NY Attorney General Andrew Cuomo alleges that illegal dealings related to investment funds extended all the way to New Mexico
A founder of Aldus Equity who was charged with a felony in New York on Thursday faces allegations that, in exchange for increased business in that state, he helped the son of the New York state comptroller win a lucrative contract in New Mexico for a firm he was representing.
The new allegation further ties New Mexico to the massive scandal that is rocking New York and spreading across the nation, and comes on the heels of Gov. Bill Richardson ordering the State Investment Council (SIC) and Educational Retirement Board (ERB) to fire Aldus.
In filing a fraud-related felony charge against Aldus founder Saul Meyer on Thursday, Andrew M. Cuomo, New York’s attorney general, said on a conference call with reporters that he is “disclosing a national network of actors who often acted in concert and did this all across the country,” The New York Times is reporting.

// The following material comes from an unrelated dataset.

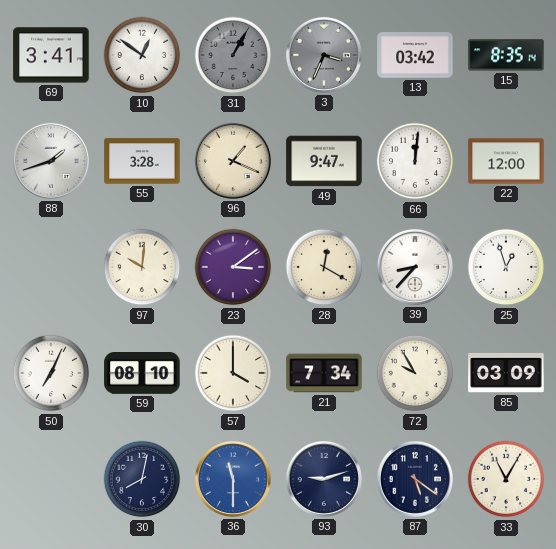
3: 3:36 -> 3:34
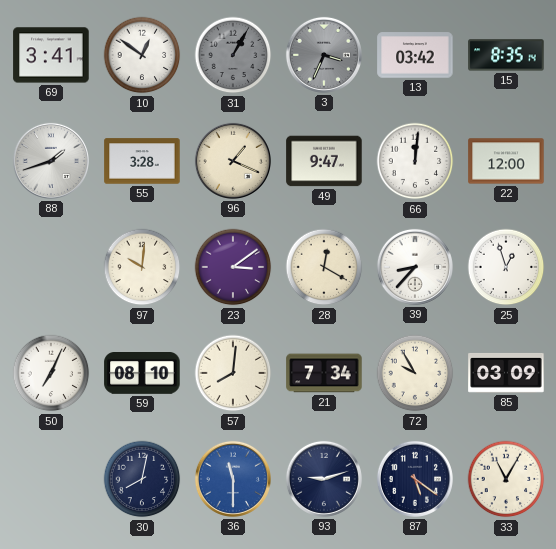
57: 4:00 -> 8:01
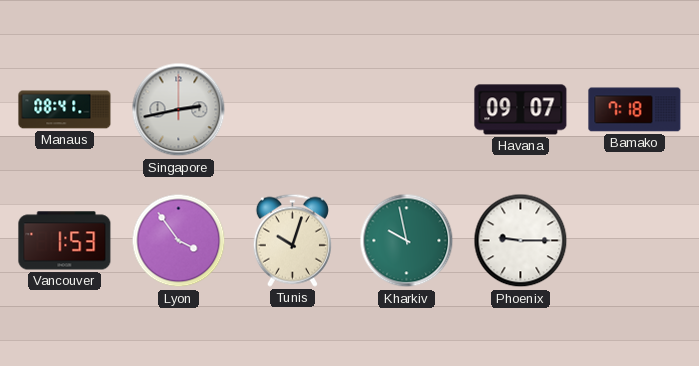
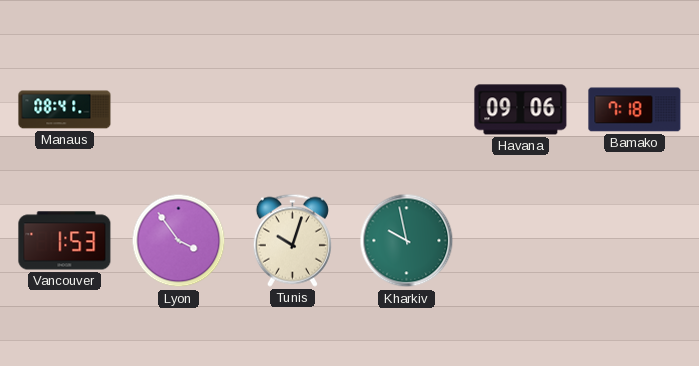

“This is sort of like when you pull a thread on the sweater and that one thread starts to unravel the entire fabric,” the Times quoted him as saying. “We’re pulling threads and it turns out the other end of the thread is in New Mexico or Connecticut or Illinois or in California.”
According to the criminal complaint Cuomo’s office filed against Meyer, in 2006 Meyer sought and received control over an additional $200 million from a New York pension fund from then-N.Y. Comptroller Alan G. Hevesi.
At the time, Aldus was already doing business with the SIC in New Mexico, and, a week after Aldus won control over the additional $200 million in New York, the company recommended that the SIC invest as much as $30 million with a fund called Catterton VI. The SIC later invested $25 million with the fund.
The third-party marketer who helped Catterton win the New Mexico contract was Daniel Hevesi, son of the New York comptroller. He was paid $250,000 for his work on the deal.
The criminal complaint, quoting records obtained by the New York AG, states that, in May 2006, Daniel Hevesi thanked Meyer “for NM.”
Meyer, who also faces charges of violating securities law, has pleaded not guilty.
No government officials in New Mexico are implicated in any wrongdoing in the criminal complaint, which simply indicates that New Mexico served as the staging area for half of the alleged criminal deal for which Meyer is charged.
Investigations ‘lead back to one another’
In New Mexico, officials with the SIC and ERB have been questioned by the FBI about Aldus. Both agencies suspended contracts with Aldus earlier this month and began internal probes. Then on Wednesday, Richardson ordered the SIC to terminate its deal with Aldus, and on Thursday, he instructed the ERB to do the same.
The Times article points out that the action by Richardson came “in the wake” of the charges in New York as “many Aldus clients were scrambling to sever their ties with the firm.” According to the Times, Cuomo believes he has “uncovered what amounts to a conspiracy involving politicians, professional investors and consultants to defraud public pension funds in New York and other states by paying millions of dollars in kickbacks in exchange for access to the funds.”
There are several other connections between the scandal in New York, the New Mexico investment agencies and Richardson that I’ve previously written about. Noting the connections, the Times writes, “The tentacles of the various investigations appear to lead back to one another.”
Cuomo was quoted as saying that his office is “purposefully and aggressively looking to cooperate with other enforcement agencies across the country” in the probe.